== AIM OF THE EXERCISE ==
Copy, from the listing, every line in which the string "Investigate" is present.

== GIVEN RECORDS ==

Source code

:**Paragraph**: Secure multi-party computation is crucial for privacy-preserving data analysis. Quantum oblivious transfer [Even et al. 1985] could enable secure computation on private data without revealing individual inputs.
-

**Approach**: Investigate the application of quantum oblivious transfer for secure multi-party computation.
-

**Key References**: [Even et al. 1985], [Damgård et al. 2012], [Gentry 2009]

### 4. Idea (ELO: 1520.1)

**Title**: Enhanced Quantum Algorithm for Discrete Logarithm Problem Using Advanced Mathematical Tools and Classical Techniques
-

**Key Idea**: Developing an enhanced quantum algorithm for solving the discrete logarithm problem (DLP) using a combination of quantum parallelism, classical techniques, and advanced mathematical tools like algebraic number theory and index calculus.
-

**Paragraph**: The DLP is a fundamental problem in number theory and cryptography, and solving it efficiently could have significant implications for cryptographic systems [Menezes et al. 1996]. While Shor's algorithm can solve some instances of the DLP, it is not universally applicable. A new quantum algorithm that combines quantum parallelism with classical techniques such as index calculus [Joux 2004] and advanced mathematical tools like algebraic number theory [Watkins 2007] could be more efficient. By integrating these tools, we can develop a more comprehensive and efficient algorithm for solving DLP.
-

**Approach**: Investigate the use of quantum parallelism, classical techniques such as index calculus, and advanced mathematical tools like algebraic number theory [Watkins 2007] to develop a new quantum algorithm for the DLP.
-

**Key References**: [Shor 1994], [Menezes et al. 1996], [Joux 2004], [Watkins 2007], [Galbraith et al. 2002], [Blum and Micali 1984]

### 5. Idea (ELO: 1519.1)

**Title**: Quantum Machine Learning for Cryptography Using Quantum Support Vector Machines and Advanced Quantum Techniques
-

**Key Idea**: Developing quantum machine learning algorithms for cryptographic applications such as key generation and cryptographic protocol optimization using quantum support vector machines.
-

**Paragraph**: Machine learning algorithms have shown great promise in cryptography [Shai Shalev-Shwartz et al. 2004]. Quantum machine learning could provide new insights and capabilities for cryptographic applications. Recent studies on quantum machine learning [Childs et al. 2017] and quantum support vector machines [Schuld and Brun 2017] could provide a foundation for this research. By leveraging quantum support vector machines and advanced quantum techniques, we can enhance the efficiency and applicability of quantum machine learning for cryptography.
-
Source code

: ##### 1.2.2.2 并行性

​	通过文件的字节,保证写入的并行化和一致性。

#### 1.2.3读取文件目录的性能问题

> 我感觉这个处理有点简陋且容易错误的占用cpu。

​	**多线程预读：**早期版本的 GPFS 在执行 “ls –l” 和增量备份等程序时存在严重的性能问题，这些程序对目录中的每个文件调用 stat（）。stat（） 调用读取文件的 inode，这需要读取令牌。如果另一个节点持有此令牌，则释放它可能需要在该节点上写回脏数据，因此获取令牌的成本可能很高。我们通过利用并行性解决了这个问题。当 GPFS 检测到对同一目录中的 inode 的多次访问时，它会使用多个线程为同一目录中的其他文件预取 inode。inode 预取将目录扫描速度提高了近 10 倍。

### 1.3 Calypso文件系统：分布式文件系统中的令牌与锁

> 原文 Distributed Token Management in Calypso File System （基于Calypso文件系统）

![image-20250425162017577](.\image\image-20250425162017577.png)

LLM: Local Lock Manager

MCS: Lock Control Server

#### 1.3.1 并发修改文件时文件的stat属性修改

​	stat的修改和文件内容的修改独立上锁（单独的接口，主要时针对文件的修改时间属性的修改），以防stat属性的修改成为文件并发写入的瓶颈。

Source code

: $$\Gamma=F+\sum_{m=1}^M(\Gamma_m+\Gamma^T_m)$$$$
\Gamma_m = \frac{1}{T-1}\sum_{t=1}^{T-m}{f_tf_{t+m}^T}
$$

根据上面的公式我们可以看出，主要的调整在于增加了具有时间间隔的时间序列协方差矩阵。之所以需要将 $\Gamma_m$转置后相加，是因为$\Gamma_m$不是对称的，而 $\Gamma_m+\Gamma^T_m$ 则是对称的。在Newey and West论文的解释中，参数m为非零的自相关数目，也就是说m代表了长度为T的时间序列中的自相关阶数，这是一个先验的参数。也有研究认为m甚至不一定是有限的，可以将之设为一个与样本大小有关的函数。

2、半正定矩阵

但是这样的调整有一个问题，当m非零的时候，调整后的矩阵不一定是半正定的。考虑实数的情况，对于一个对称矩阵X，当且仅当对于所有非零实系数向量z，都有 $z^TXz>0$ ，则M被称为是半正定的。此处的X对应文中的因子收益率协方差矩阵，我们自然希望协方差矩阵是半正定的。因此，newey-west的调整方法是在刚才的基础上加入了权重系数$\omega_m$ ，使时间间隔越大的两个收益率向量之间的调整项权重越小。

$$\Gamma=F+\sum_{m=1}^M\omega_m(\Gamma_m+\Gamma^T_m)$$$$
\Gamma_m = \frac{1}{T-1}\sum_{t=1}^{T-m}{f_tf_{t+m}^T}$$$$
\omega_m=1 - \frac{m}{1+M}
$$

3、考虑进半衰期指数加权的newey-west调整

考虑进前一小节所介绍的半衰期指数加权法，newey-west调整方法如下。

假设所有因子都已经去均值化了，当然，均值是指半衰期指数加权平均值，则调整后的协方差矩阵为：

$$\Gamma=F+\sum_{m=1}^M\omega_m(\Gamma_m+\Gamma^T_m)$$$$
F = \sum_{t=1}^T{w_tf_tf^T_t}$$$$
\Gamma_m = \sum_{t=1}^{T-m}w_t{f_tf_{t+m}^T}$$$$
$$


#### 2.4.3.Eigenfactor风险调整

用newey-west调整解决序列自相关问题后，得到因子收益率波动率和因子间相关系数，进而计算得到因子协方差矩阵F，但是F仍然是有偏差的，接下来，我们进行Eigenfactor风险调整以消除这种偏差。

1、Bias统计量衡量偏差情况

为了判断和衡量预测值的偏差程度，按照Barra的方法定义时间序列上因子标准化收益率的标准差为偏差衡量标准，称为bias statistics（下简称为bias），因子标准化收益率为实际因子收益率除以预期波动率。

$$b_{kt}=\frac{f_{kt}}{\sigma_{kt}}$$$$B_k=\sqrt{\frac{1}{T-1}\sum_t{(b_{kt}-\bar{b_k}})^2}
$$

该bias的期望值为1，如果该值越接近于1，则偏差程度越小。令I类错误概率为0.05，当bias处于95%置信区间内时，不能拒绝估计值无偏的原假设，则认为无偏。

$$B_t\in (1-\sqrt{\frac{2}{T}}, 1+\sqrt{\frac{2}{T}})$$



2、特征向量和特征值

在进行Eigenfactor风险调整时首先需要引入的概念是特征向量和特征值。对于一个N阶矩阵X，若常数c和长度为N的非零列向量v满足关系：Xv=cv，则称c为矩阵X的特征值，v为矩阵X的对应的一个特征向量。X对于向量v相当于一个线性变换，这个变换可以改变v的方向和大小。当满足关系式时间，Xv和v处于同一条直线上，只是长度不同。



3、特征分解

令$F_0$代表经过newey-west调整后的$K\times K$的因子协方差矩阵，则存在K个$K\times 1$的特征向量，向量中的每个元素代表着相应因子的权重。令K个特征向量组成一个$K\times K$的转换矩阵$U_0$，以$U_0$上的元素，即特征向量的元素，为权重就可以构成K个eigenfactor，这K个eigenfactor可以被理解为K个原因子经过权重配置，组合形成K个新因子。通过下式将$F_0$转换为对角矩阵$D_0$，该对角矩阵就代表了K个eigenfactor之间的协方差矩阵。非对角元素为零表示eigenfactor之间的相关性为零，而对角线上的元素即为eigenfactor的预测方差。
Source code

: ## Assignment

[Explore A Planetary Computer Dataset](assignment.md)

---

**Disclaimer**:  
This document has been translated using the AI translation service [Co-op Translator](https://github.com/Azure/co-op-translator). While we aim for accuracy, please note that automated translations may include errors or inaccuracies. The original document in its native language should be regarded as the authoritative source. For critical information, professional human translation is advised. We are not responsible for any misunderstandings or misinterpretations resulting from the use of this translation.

== ANSWER TO THE EXERCISE ==
**Approach**: Investigate the application of quantum oblivious transfer for secure multi-party computation.
**Approach**: Investigate the use of quantum parallelism, classical techniques such as index calculus, and advanced mathematical tools like algebraic number theory [Watkins 2007] to develop a new quantum algorithm for the DLP.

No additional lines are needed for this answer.